Il y a quelques semaines, Irwin Cotler, avocat et militant des droits de l’homme internationalement reconnu, a été nommé nouvel envoyé spécial permanent du Canada pour la préservation de la mémoire de la Shoah et la lutte contre l’antisémitisme.
Cotler occupe ce poste depuis novembre 2020, mais le 13 octobre, le Premier ministre canadien Justin Trudeau avait annoncé que cette affectation deviendrait permanente lors du Forum international sur la mémoire de la Shoah et la lutte contre l’antisémitisme à Malmö, en Suède.

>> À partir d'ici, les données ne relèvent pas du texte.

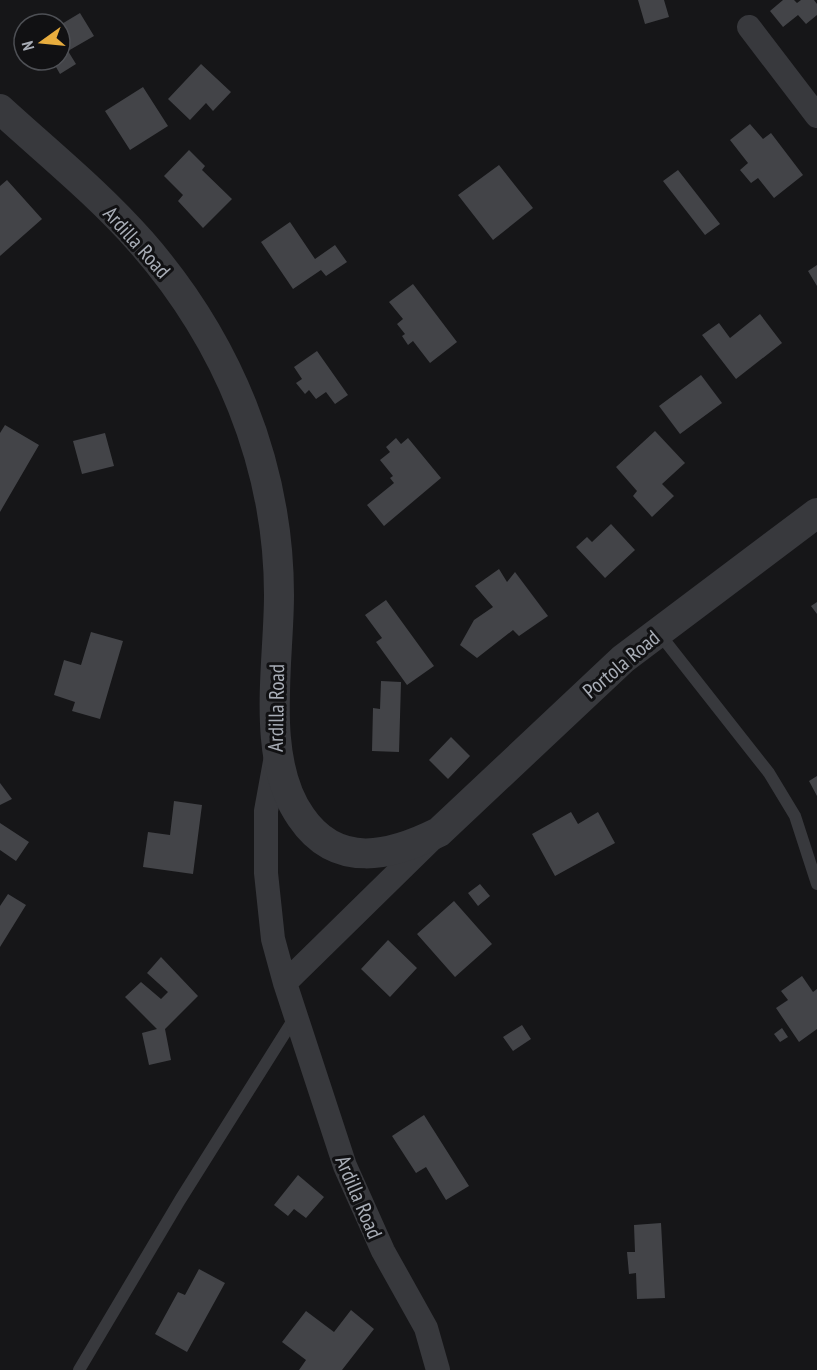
<svg xmlns="http://www.w3.org/2000/svg" width="817" height="1370" viewBox="0 0 817 1370" font-family="'PT Sans Narrow',sans-serif">
<style>
.building{fill:#434448}
.lines{fill:none;stroke-linecap:round;stroke-linejoin:round}
.service{stroke:#38393d;stroke-width:12}
.minor{stroke:#38393d;stroke-width:24}
.tertiary{stroke:#38393d;stroke-width:30}
.labels{text-anchor:middle;dominant-baseline:central;stroke-width:6;stroke-linejoin:round;paint-order:stroke}
.street-label{font-size:21px;fill:#a9aeb7;stroke:#111113}
</style>
<rect width="100%" height="100%" fill="#161618"/>
<path class="building" d="M638,0H664L669,17L645,24Z
M783,0H794L797,3L801,0H814L817,4V15L806,24L798,15L783,27L770,11Z
M80,13L94,36L68,51L76,64L60,74L52,60H60V25Z
M201,64L231,92L213,111L206,103L190,120L168,99Z
M143,87L168,126L130,150L105,111Z
M750,124L763,139L771,133L803,175L774,198L758,178L751,183L740,170L748,163L730,140Z
M189,150L205,166L202,170L232,199L203,228L178,201L183,195L164,176Z
M499,165L533,208L493,240L458,195Z
M678,170L720,224L705,235L663,181Z
M7,180L42,219L0,256V186Z
M290,222L315,259L335,245L347,262L326,276L321,270L293,289L261,242Z
M817,265V286L808,271Z
M413,284L457,342L430,363L413,341L408,345L402,336L405,334L397,324L403,319L389,302Z
M760,314L782,343L736,379L702,335L719,323L730,338Z
M317,351L348,395L335,404L326,392L316,399L309,390L305,394L296,383L302,379L294,367Z
M701,375L722,403L680,434L659,406Z
M5,425L39,445L0,512V433Z
M655,431L685,463L662,484L674,496L652,517L633,496L637,491L616,467Z
M105,433L114,466L82,474L73,441Z
M396,438L401,444L408,438L441,478L384,526L367,505L394,483L390,478L393,476L380,460L390,452L386,447Z
M611,524L635,550L605,578L576,547L587,537L592,542Z
M499,569L507,582L515,572L548,616L519,636L513,630L477,658L460,645L474,620L493,607L475,586Z
M386,600L434,666L407,685L376,642L382,638L365,615Z
M817,602V614L811,606Z
M91,632L123,641L100,719L72,711L75,702L54,695L64,660L81,665Z
M381,681L401,682L399,752L372,751L373,708L380,709Z
M451,737L470,756L448,779L429,760Z
M817,776V796L809,781Z
M0,783L12,799L0,805Z
M174,801L202,805L193,874L143,867L148,832L170,835Z
M571,812L578,824L598,812L615,843L555,876L532,834Z
M0,823L29,842L16,861L0,850Z
M480,884L490,896L478,906L468,893Z
M8,894L26,905L0,947V906Z
M454,901L492,944L455,977L417,934Z
M388,940L417,968L390,997L361,969Z
M161,957L198,996L165,1029L171,1060L149,1065L142,1033L157,1029L125,997L141,982L161,999L168,992L147,973Z
M802,976L813,992L817,989V1029L799,1042L776,1008L788,1000L781,991Z
M522,1025L531,1039L513,1051L503,1037Z
M782,1028L788,1037L780,1042L774,1034Z
M424,1115L469,1186L446,1200L426,1167L416,1173L392,1136Z
M298,1175L324,1197L306,1218L294,1209L288,1216L274,1205Z
M661,1223L665,1298L637,1299L636,1273L629,1274L627,1252H635L634,1225Z
M199,1269L225,1283L187,1352L155,1334L178,1292L185,1295Z
M351,1310L374,1329L342,1370H299L306,1360L282,1342L306,1311L334,1332Z"/>
<g class="lines">
<path class="service" d="M658,632L769,773L795,816L817,884
M79,1370L180,1200L295,1017"/>
<path class="minor" d="M749,27L817,116
M276,756L266,811V873L273,939L285,983L345,1166L383,1251L426,1328L438,1370
M285,983L433,838"/>
<path class="tertiary" d="M0,109C47,152 99,194 141,242C227,340 279,464 279,595C279,663 260,759 301,817C337,870 391,856 439,832L623,659L817,513"/>
</g>
<g class="labels">
<g class="street-label">
<text transform="translate(137 242) rotate(48)">Ardilla Road</text>
<text transform="translate(621 664) rotate(-40)">Portola Road</text>
<text transform="translate(276 708) rotate(-89)">Ardilla Road</text>
<text transform="translate(359 1197) rotate(67)">Ardilla Road</text>
</g>
</g>
<g transform="translate(42 42) rotate(255)"><circle r="28" fill="#111113" stroke="#4e5055" stroke-width="1.5"/>
<path d="M0-4.5L10 22L0 15L-10 22Z" fill="#e8ad3e"/>
<text y="-9" font-size="16" font-weight="bold" text-anchor="middle" fill="#a9aeb7">N</text>
</g>
</svg>
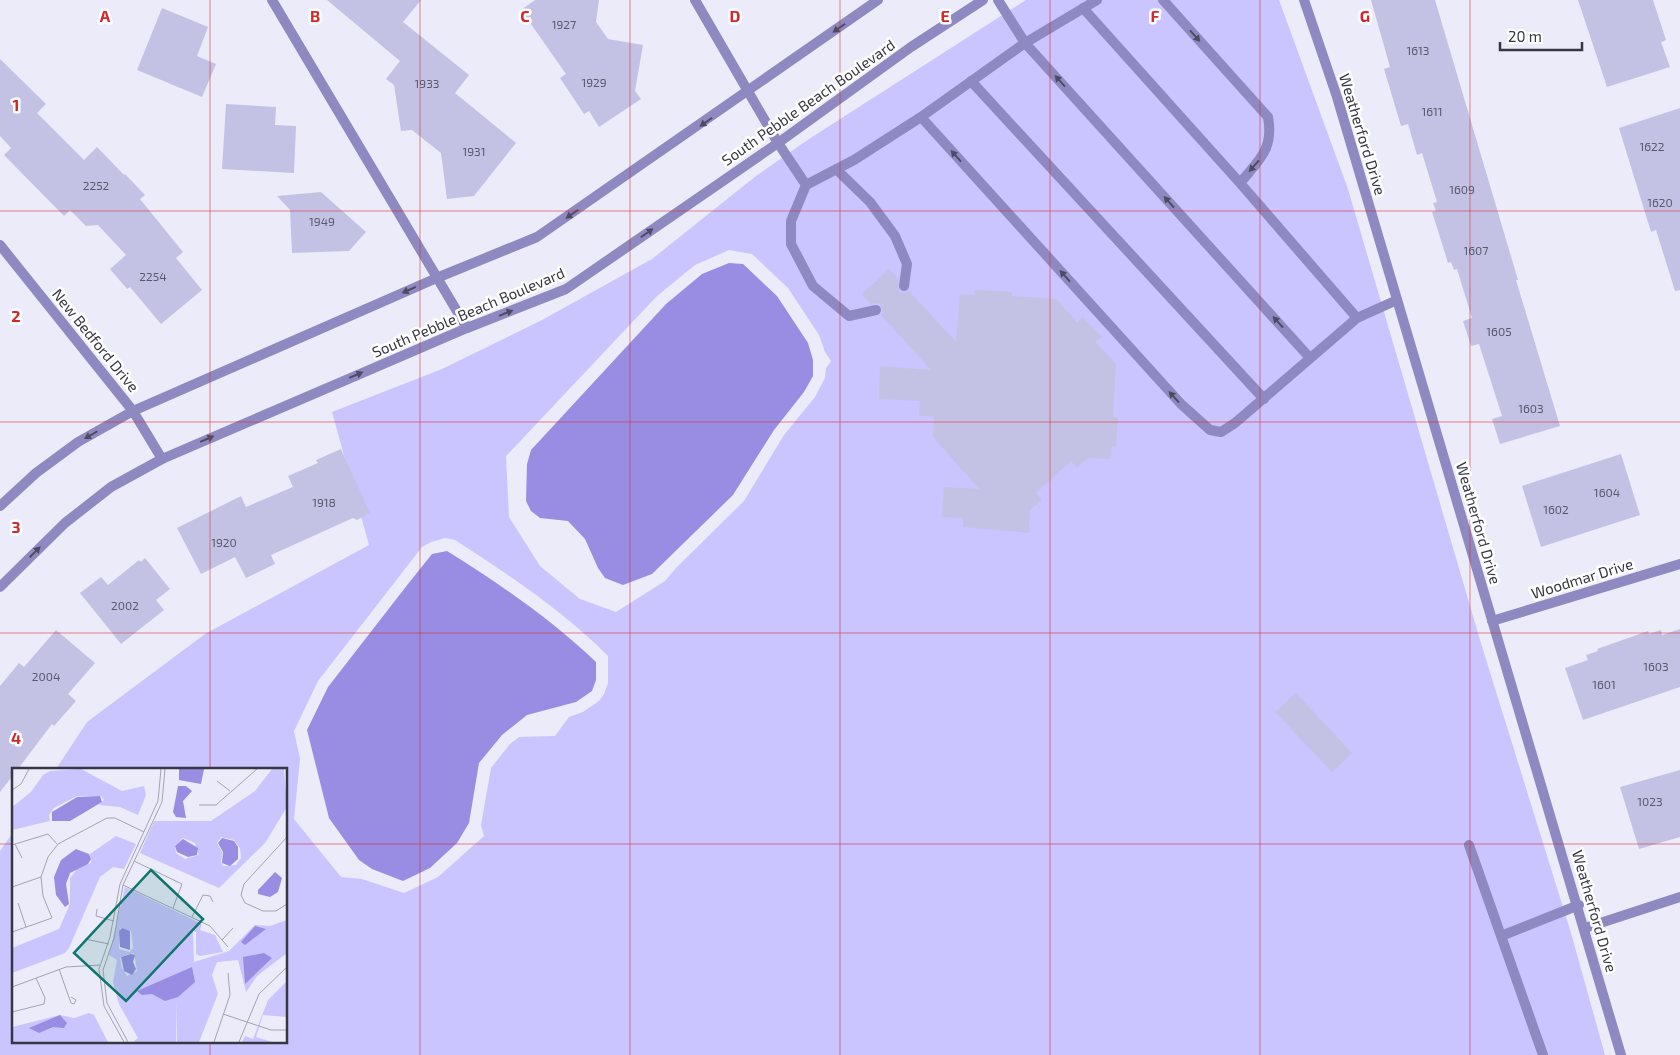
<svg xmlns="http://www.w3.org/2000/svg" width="1680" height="1055" viewBox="0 0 1680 1055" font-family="'Exo 2',sans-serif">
<rect width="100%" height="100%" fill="#ecebfa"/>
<path fill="#cac4ff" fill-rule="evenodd" d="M 1026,0 L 1279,0 L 1348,189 L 1480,640 L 1571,933 L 1605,1055 L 0,1055 L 0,851 L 14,831 L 14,1041 L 286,1041 L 286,769 L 56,769 L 87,722 L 205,634 L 369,545 L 332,412 L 442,369 L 542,320 L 652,259 L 756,176 L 809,139 ZM 729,250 L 752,254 L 788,288 L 819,335 L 825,352 L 831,361 L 826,368 L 825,378 L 815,397 L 784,435 L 744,501 L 676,568 L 665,581 L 616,612 L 580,599 L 540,566 L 509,517 L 506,456 L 657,296 L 695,265 ZM 445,538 L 455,540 C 509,575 562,610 608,656 L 608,683 L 604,694 L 599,701 L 583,712 L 569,717 L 555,736 L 519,737 L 510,744 L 491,768 L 481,825 L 484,836 L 438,877 L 404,893 L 362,879 L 341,877 L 294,819 L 300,759 L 294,731 L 318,681 L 422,547 L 431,542 Z"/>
<path fill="#988de3" d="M 729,263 L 743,264 L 777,296 L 808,343 L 813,360 L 813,376 L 804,392 L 774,430 L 733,495 L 652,574 L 623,585 L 605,578 L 598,568 L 585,539 L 568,521 L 540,518 L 531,511 L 526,501 L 527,464 L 531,450 L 666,304 L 702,274 Z
M 447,551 C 500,584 551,619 596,662 L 596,680 L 592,691 L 576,702 L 527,715 L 502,735 L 479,763 L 469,823 L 457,843 L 430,868 L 403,881 L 372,869 L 359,860 L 329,818 L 307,730 L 328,687 L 408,584 L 432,554 Z"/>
<path fill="#c4c2e4" d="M 327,0 L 421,0 L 403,22 L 469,75 L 455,93 L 516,143 L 474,196 L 447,199 L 441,153 L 412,130 L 401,131 L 394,85 L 386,79 L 400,61 Z
M 535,0 L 599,0 L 596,22 L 608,39 L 643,45 L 635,91 L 641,99 L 599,127 L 589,111 L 584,114 L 560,78 L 566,74 L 521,10 Z
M 1371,0 L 1435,0 L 1518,280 L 1516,280 L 1560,426 L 1500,444 L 1492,419 L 1502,416 L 1479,344 L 1471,346 L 1463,321 L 1472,318 L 1457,269 L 1454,270 L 1451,262 L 1448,263 L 1440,237 L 1432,212 L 1436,211 L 1433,203 L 1437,202 L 1422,153 L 1417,155 L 1408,124 L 1401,126 L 1384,69 L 1390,67 Z
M 1578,0 L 1653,0 L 1666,40 L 1661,42 L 1670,67 L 1607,87 Z
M 162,8 L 208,27 L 197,56 L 216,64 L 202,97 L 137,70 Z
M 0,59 L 46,104 L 37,113 L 84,160 L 97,147 L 124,175 L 125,174 L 145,195 L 140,199 L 183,252 L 176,258 L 202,290 L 161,324 L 130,287 L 127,289 L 110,269 L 126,255 L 98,225 L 86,226 L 70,210 L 64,216 L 4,155 L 11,148 L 0,136 Z
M 226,104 L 276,107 L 275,125 L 296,126 L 294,173 L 222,169 Z
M 1680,108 L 1680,290 L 1675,291 L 1656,230 L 1651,232 L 1619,128 Z
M 321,192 L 366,232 L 349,251 L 292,253 L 290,210 L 277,196 Z
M 889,269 L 898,279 L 899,291 L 904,293 L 909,291 L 956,342 L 960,294 L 974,295 L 975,290 L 1012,292 L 1012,296 L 1056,299 L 1077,322 L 1083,317 L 1102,337 L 1095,342 L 1116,364 L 1113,417 L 1118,417 L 1116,447 L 1112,446 L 1111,459 L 1088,458 L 1077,468 L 1071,461 L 1036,493 L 1042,500 L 1030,510 L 1029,533 L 963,527 L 963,518 L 942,517 L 944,487 L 979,489 L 933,437 L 934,417 L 919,416 L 920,401 L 879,399 L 880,366 L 931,370 L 881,315 L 883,312 L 881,306 L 878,303 L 871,304 L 862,294 Z
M 341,449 L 370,513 L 357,520 L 353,518 L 271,555 L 275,564 L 246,578 L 235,557 L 201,574 L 177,528 L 241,496 L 246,507 L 293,487 L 288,476 L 318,463 L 316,460 Z
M 1621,454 L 1640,515 L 1541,547 L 1522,486 Z
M 145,558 L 170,589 L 156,600 L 164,610 L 121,644 L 80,593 L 101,577 L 108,585 L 139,560 L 141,562 Z
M 1680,629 L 1680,687 L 1583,720 L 1565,668 L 1588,660 L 1586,655 L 1598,651 L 1597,649 L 1648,631 L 1649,634 L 1661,630 L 1662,635 Z
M 56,630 L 95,663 L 68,694 L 76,701 L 54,726 L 52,724 L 18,769 L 14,769 L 14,774 L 0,792 L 0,686 L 19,663 L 24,667 Z
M 1296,693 L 1352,753 L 1332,772 L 1275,712 Z
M 1680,770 L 1680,837 L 1639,849 L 1620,787 Z"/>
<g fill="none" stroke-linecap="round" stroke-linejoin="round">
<path stroke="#8f89c1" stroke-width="10" d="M 998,0 L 1025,43 L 1310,358
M 1163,0 L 1268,117 C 1274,149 1259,160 1240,183
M 1083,8 L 1240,183 L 1357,318 L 1397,300
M 971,81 L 1264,399
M 921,117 L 1181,404 L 1210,430 L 1221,432 L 1235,423 L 1357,318
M 778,143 L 806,185 L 854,160 L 921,117 L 1025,43 L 1097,0
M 836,169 L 870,202 L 895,236 L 907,264 L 904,286
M 806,185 L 791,221 L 791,244 L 813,286 L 849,316 L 876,310
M 1469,845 L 1543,1055
M 1501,936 L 1579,905"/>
<path stroke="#8f89c1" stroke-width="10" d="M 272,0 L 467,328
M 695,0 L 778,143
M 1304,0 L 1337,97 L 1621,1055
M 0,245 L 133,411 L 162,459
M 1492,621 L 1680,564
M 1585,928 L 1680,897"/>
<path stroke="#8f89c1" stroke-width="10" d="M 0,506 L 36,473 L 78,442 L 133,411 L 439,277 L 537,237 L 878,0
M 0,587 L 65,523 L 111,487 L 162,459 L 467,328 L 566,289 L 778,143 L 911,47 L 983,0"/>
</g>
<defs><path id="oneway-solid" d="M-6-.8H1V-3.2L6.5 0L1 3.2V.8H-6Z" transform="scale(1.25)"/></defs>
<g fill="#4d4b62">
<use href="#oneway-solid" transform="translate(839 28) rotate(145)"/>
<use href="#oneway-solid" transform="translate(1195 36) rotate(48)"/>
<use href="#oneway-solid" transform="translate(1060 81) rotate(-132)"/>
<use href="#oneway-solid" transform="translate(706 122) rotate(145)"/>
<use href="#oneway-solid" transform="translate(956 156) rotate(-132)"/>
<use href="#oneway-solid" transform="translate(1254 166) rotate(131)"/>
<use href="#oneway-solid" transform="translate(1169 202) rotate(-132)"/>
<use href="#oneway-solid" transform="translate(572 214) rotate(145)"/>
<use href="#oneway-solid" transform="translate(647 233) rotate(-35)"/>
<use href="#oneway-solid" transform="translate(1065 276) rotate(-132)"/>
<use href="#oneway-solid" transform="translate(409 290) rotate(156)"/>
<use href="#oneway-solid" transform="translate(506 313) rotate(-22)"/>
<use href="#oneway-solid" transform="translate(1278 322) rotate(-132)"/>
<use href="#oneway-solid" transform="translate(356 375) rotate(-23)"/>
<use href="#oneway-solid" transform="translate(1174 397) rotate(-132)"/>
<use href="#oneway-solid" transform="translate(91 435) rotate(150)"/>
<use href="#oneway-solid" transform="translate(207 439) rotate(-23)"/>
<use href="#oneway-solid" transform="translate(35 552) rotate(-45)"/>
</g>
<path fill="none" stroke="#d62828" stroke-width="1" stroke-opacity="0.55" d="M 210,0 L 210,769M 420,0 L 420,1055M 630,0 L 630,1055M 840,0 L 840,1055M 1050,0 L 1050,1055M 1260,0 L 1260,1055M 1470,0 L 1470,1055M 0,211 L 1680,211M 0,422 L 1680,422M 0,633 L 1680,633M 0,844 L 14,844M 286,844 L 1680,844M 210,1041 L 210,1055"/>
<g text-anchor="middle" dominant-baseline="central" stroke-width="5" stroke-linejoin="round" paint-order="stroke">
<g font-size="12" fill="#5a596b">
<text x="564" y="24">1927</text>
<text x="1418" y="50">1613</text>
<text x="594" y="82">1929</text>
<text x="427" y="83">1933</text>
<text x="1432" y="111">1611</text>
<text x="1652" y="146">1622</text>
<text x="474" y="151">1931</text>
<text x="96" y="185">2252</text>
<text x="1462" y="189">1609</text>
<text x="1660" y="202">1620</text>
<text x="322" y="221">1949</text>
<text x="1476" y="250">1607</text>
<text x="153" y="276">2254</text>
<text x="1499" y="331">1605</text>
<text x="1531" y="408">1603</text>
<text x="1607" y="492">1604</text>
<text x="324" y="502">1918</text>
<text x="1556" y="509">1602</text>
<text x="224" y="542">1920</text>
<text x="125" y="605">2002</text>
<text x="1656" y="666">1603</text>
<text x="46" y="676">2004</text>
<text x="1604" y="684">1601</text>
<text x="1650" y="801">1023</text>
</g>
<g font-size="15" fill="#373643" stroke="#fff">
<text transform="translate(808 102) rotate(-35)">South Pebble Beach Boulevard</text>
<text transform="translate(1363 134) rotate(73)">Weatherford Drive</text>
<text transform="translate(468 312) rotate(-23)">South Pebble Beach Boulevard</text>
<text transform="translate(96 340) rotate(51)">New Bedford Drive</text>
<text transform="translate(1479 523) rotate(74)">Weatherford Drive</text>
<text transform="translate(1582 578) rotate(-17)">Woodmar Drive</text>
<text transform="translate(1595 911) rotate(74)">Weatherford Drive</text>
</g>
</g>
<g transform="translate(12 768)">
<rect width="275" height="275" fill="#ecebfa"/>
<path d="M 69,1 L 110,23 L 132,18 L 134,27 L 126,47 L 108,39 L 87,37 L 92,32 L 89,28 L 65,28 L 42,40 L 37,47 L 38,53 L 0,62 L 0,39 L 19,24 L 31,7 L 38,3 ZM 260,1 L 272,1 L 275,39 L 253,75 L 207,120 L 128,85 L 142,53 L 199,53 L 243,23 ZM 209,69 L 222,72 L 228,80 L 229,90 L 224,97 L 211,98 L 209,95 L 210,84 L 205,75 ZM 171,70 L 183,75 L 187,87 L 173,91 L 164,85 L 163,78 ZM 104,68 L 124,76 L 112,101 L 101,99 L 88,109 L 57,180 L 53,185 L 0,205 L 0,180 L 47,161 L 58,136 L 58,110 L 66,100 L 79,95 L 78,86 ZM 113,119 L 190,156 L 188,162 L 203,167 L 211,184 L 188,188 L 184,186 L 184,164 L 181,163 L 182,194 L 217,183 L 243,157 L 258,158 L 275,152 L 275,185 L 245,208 L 234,224 L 226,192 L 205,194 L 200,207 L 206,226 L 187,274 L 165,274 L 165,231 L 164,274 L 121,274 L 126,270 L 107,236 L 101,214 L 105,192 L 97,187 ZM 108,160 L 119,163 L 121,179 L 118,184 L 107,181 ZM 122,185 L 125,203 L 115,208 L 110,200 L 108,189 ZM 275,213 L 275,249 L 251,247 L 244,269 L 260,274 L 230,274 L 233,268 L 241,271 L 256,232 ZM 77,245 L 82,247 L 96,274 L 0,274 L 0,259 L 48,247 L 62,250 Z" fill="#cac4ff" fill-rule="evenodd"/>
<path d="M 167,1 L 192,1 L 189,16 L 167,12 ZM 166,18 L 174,18 L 180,23 L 171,33 L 174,50 L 164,49 L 161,44 ZM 65,29 L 88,28 L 90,34 L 58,53 L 40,53 L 40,44 ZM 210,70 L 222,73 L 226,79 L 226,91 L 218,98 L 210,95 L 211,84 L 206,75 ZM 171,71 L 186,80 L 185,87 L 176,89 L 165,84 L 163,78 ZM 64,81 L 77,86 L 79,91 L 76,96 L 58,105 L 54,116 L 57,136 L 53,139 L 44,127 L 42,109 L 49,92 ZM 263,104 L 270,110 L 266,124 L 258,129 L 246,126 L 246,122 ZM 243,158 L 254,161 L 233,177 L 229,174 ZM 110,160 L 118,163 L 118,182 L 108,179 L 107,163 ZM 252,185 L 260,190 L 233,216 L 231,189 ZM 119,186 L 123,187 L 121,194 L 124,201 L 120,207 L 112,203 L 109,189 ZM 180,199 L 183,214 L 166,229 L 153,233 L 140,226 L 130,227 L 125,223 ZM 48,247 L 55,255 L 52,260 L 41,259 L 27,265 L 17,260 Z" fill="#988de3"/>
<path fill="none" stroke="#a4a3b1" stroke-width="1" d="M 205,13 L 218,23M 0,22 L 9,16 L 17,1M 187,37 L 204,37 L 245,1M 275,69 L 232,116 L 229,127 L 233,135 L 251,143 L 264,143 L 275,136M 3,76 L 10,90M 0,77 L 36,66 L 45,76M 122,93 L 170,116 L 161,140M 111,117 L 198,158 L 216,179M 0,119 L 29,109M 6,135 L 14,159M 85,141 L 84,148 L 102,153M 180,149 L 191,127 L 198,128 L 201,134M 0,164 L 40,150 L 31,128 L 29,109 L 36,89 L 46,76 L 95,50 L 103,50 L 132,64M 73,171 L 97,176M 210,172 L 221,160M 47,201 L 59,235 L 62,236 L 64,232 L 59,229M 0,219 L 54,199 L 88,197M 0,244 L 32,236 L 33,230 L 24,210M 211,246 L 259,262 L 275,262M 112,274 L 92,238 L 87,201 L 98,169 L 108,116 L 146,33 L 149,1M 116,274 L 95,235 L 91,202 L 102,170 L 111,117 L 150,34 L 153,1M 202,274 L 218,227 L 216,205M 227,274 L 247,226 L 275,199"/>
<path fill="#0f766e" fill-opacity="0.15" stroke="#0f766e" stroke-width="2.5" d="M 139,102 L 191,151 L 114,233 L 62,185 Z"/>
<rect width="275" height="275" fill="none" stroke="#373643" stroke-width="2.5"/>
</g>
<g font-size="16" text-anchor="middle" font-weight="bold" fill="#d62828" stroke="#fff" stroke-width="5" stroke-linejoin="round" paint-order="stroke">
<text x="105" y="22">A</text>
<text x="315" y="22">B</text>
<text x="525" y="22">C</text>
<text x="735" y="22">D</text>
<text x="945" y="22">E</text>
<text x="1155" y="22">F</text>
<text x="1365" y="22">G</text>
<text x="16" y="111">1</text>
<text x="16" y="322">2</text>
<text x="16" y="533">3</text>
<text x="16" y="744">4</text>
</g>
<path d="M1500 42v8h82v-8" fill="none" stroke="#373643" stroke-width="2.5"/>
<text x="1508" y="42" font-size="15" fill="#373643" stroke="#ffffff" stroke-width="4" paint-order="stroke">20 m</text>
</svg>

Dans son discours à Malmö, M. Trudeau a déclaré que le mandat de M. Cotler consiste à contribuer à faire progresser l’enseignement de la Shoah, à préserver les histoires des survivants de la Shoah à travers les jeunes générations et à combattre l’antisémitisme national et mondial.
L’engagement renforcé du Canada à l’égard du poste d’envoyé spécial fait suite à la tenue, en juillet 2021, d’un Sommet national sur l’antisémitisme au Canada, qui comprenait des discussions avec des chefs de gouvernement, des membres du Parlement et des représentants de la société civile et de groupes religieux sur les menaces et les défis auxquels sont confrontées les communautés juives dans tout le pays.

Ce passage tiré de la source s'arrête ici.